• bazı (çok afedersiniz insan demeye dilim varmıyor) mahlukatların, çalıştıkları yerden bahsederken kullandıkları cümle. sonra vay efendim patron bana zam yapmıyor. yapmaz tabii amın düdüğü! patron senin kadar sahiplenmiyor lan o şirketi..hissen mi var, kar ortağı mısın olm... nereden sizin şirket? siz kimsiniz ulan?
  • böyle bahsediyor insanlar laf aralarında bunlardan. kıskanmıyor değilim. ben daha ziyade "bizim ev" diye konuşuyorum. jess dayı falan.
  • çalışan için gerçekten acayip bir isimlendirme biçimi. aslında bu bile kendi başına toplumlar olarak ne kadar iğrenç bir durumda olduğumuzun ispatı gibi. geçimini sağlamak için mecburen bulunduğun yerde o kadar çok vakit geçiriyorsun, mekanla ve kurumun diğer üyeleriyle o kadar içli dışlı oluyorsun ki, senin çektiğin çile üzerinden kar elde eden insanların şirketini kendininmiş gibi benimsemek durumunda kalıyorsun.

    bu aslında kitlesel bir stockholm sendromu bir nevi. sistemin rehinesi olma durumunun değişmeyeceğini kabullenince insan koşullarını daha çekilebilir kılmak için kendi isteklerini, taleplerini ve beklentilerini değiştirme yoluna gidiyor. siz de haklısınız tabii ama yine de konumumuzu unutmayalım diyorum ben. ne kadar modern de olsak yine köleyiz. kürek çekmek yerine klavye tuşlarına basıyoruz ama iş yerleri bizi çevreleyen kafesler. "bizim"leştirilecek şeyler değil.
  • sahiplenme duygusu bulunan insanların kullandığı tanımlamadır. şirket iş kapısı sağlamış, imkanlar sunmuş, düşman mı olmak gerekir? o parayı gayrimenkule/faize yatırsa daha mı iyi olurdu? eğer çalışan olmayı yediremiyorsanız siz de iş kurabilirsiniz.
  • (bkz: yeni baslayanlar icin zevzeklik afedersin)

    kölelik mölelik diyecegiz diye sacmalamis da sacmalamissin biraderim.
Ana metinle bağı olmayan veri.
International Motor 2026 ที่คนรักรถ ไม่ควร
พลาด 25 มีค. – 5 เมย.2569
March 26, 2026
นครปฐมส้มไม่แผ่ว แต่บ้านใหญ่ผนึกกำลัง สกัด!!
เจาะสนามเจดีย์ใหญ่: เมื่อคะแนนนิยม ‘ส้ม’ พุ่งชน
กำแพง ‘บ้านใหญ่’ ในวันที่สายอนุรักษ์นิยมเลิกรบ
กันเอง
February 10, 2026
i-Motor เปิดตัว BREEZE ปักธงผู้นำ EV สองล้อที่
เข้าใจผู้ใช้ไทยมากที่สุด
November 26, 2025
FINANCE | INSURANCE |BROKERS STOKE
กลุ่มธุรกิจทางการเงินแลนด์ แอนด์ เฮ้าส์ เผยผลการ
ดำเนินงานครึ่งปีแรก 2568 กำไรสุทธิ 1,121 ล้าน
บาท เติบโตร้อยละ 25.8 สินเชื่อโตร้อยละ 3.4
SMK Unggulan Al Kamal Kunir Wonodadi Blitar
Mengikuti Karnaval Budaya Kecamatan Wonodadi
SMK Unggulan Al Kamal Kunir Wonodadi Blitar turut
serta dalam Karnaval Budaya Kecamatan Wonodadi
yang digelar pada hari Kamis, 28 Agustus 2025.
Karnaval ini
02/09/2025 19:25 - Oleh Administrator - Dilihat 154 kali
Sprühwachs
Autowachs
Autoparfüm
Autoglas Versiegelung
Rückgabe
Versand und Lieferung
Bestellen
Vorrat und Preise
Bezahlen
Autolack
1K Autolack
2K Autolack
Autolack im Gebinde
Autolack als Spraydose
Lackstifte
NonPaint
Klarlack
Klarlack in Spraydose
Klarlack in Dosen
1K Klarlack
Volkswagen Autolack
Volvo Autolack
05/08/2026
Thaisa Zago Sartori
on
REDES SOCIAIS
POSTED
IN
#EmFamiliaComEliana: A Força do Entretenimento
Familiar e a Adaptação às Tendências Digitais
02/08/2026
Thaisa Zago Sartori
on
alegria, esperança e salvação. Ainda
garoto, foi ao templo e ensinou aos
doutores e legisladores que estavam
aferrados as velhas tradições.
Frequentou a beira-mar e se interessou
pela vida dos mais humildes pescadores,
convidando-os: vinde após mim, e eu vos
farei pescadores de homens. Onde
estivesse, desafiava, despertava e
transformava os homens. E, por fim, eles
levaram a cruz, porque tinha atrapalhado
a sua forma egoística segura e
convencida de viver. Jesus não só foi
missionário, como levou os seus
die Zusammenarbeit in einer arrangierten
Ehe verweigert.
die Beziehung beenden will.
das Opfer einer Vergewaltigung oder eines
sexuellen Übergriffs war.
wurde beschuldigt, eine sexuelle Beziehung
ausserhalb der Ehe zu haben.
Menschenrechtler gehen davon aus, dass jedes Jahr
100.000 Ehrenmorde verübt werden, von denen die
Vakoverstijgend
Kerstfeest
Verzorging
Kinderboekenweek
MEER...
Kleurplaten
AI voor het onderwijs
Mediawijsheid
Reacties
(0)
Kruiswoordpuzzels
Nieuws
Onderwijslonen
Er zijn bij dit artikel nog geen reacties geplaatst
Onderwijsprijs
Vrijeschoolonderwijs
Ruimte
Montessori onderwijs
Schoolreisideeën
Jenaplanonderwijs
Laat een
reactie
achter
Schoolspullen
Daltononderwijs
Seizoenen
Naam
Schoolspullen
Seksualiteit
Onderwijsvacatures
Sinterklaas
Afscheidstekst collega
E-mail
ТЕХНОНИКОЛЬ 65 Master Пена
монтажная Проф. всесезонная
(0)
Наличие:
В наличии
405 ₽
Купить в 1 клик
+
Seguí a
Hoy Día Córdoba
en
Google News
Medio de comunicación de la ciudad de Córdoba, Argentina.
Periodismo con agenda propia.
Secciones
    (bkz: sen sahiplenme ulan ayi)

    tamam, her sirket piril piril degildir ama her sirket de tü kaka degildir. calisani memnunsa, mutluysa, bizim desin ne olacak ? tuttugu takimdan da "bizim takim" diye bahsediyor insanlar. delirmis mi oluyorlar ?

    (bkz: salak solcu zorla kapitalist yapar yemin ederim)
  • düşman mı olmak gerekir? evet, düşman olmak gerekir. sistem birilerinin şirket sahibi, birilerinin de çalışan olmasını mecburi kılıyorsa sistemin ayakta durmasını sağlayan her türlü unsura elbette ki düşman olmak gerekir.

    sahiplenme (gerçi burada sahiplenmeden ziyade ait olma duygusu söz konusu ya neyse) duygunuz çok ağır basıyorsa bunu daha zararsız şeylere yönlendirebilirsiniz.

    mevcut sistemin adaletsizliğinden işveren olup emek sömürerek kaçılmıyor. ben sömürmektense sömürülmeye razı olmayı yeğlerim, içinde bulunduğu koşulların daha iyisi nasıl olabilir diye düşünmekten imtina eden insanlarla da uğraşmaktan üşenirim ama şunu şuraya bırakayım da belki birilerine bir bakış açısı katar:

    (bkz: #45713233)

    "köleler köleliğinden mutluysa bize ne abi? yapsınlar köleliklerini." keşke her şey bu kadar basit olsaydı.